The timing is notable. The company is approaching the end of its fiscal year in June, a period when cost controls typically intensify across large enterprises.
AI INVESTMENTS DRIVE STRATEGY
The decision comes as Microsoft pours significant capital into AI infrastructure, an area seen as central to its long-term growth strategy.
However, these investments are beginning to weigh on financial performance.
Reuters reported that Microsoft recently posted slower growth in its cloud computing business for the October–December quarter, even as it recorded record capital expenditure on AI, unsettling investors.
With approximately 228,000 employees globally as of June 2025, the company is under increasing pressure to demonstrate returns on its AI bets while maintaining operational efficiency.
PART OF A BROADER BIG TECH RESET
Microsoft’s hiring pause mirrors a wider recalibration underway across the technology sector.
Earlier this month, Reuters reported that Meta was planning sweeping layoffs that could affect 20% or more of its workforce, with additional job cuts already underway across multiple teams.

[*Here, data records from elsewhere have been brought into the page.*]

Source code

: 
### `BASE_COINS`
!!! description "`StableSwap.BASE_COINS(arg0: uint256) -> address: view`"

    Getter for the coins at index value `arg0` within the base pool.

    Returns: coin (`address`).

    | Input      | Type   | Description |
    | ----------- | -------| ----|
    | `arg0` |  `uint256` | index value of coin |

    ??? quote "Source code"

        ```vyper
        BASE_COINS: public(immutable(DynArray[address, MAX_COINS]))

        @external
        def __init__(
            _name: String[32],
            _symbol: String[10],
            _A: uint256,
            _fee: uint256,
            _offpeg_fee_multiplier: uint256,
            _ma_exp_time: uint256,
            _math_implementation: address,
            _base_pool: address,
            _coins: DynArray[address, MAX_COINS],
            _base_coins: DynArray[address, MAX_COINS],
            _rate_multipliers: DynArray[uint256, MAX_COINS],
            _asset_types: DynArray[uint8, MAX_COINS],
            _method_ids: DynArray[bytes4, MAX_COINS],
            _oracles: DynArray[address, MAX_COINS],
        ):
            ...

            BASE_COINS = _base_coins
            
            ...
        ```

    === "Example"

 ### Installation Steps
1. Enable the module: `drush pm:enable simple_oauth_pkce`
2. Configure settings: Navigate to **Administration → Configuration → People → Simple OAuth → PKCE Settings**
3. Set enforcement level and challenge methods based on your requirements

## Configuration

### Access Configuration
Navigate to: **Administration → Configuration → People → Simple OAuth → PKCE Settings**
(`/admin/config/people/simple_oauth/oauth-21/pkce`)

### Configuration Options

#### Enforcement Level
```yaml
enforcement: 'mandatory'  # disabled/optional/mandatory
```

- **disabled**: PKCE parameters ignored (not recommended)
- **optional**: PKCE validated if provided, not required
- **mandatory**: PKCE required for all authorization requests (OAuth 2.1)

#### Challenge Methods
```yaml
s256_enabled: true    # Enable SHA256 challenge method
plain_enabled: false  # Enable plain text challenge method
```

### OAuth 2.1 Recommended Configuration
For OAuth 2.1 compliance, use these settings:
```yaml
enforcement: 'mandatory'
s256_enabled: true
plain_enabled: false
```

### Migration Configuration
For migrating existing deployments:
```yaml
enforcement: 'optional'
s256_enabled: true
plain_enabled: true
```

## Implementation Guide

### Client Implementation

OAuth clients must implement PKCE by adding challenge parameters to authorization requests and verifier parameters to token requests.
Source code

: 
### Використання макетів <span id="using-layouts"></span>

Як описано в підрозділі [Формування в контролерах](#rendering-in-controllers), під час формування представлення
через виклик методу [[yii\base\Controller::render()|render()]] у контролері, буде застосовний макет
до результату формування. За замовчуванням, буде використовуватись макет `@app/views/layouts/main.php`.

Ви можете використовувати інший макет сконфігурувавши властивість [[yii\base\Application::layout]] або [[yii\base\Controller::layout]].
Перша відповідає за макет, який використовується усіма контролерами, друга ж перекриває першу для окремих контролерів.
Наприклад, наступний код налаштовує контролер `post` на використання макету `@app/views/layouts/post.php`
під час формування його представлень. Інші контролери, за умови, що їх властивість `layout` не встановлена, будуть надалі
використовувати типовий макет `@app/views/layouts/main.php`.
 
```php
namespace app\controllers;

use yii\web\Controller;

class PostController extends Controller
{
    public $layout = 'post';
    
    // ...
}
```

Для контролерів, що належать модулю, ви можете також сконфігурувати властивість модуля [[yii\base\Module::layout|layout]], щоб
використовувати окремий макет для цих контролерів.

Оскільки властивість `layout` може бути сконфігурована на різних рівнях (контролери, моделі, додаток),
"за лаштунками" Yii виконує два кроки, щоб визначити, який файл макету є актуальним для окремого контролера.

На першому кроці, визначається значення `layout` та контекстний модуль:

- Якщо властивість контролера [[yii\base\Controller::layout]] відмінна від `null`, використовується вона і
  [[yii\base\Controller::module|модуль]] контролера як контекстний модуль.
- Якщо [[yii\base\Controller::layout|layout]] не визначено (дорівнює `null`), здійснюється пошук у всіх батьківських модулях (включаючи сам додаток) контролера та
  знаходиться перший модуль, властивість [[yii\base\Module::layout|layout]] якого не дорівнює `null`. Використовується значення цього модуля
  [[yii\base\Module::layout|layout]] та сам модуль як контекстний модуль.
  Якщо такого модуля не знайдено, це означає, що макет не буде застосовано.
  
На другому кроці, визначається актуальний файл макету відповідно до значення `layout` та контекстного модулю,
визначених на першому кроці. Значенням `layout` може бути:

Amazon, meanwhile, has reduced around 30,000 corporate roles over the past six months, including a significant round of layoffs in October. The company has linked these cuts to efficiency gains from AI as well as a correction from pandemic-era over-hiring.
Microsoft itself has already taken similar steps. The company last announced broad layoffs in July, cutting about 4% of its workforce.
As explored in People Matters’ ongoing coverage of workforce shifts in Big Tech, organisations are increasingly balancing AI-led growth with disciplined workforce management, rather than pursuing expansion on both fronts simultaneously.
SELECTIVE HIRING, NOT A FULL FREEZE
Despite the pause, Microsoft has not imposed a blanket hiring freeze.
Teams aligned with strategic priorities—particularly AI development—continue to recruit, underscoring a more selective approach rather than a wholesale slowdown.
This signals a shift in how large technology firms are managing talent: prioritising critical capabilities while tightening spending elsewhere.
WHAT COMES NEXT
Microsoft’s latest move highlights a growing tension at the heart of the tech industry.
On one hand, companies are investing heavily in AI to secure future growth. On the other, they are under pressure to maintain margins and reassure investors in the near term.
The result is a more measured approach to hiring—one that favours precision over expansion.
As fiscal year-end approaches, further adjustments to workforce strategy across the sector are likely, particularly as companies seek to demonstrate that their AI investments can translate into sustained financial returns.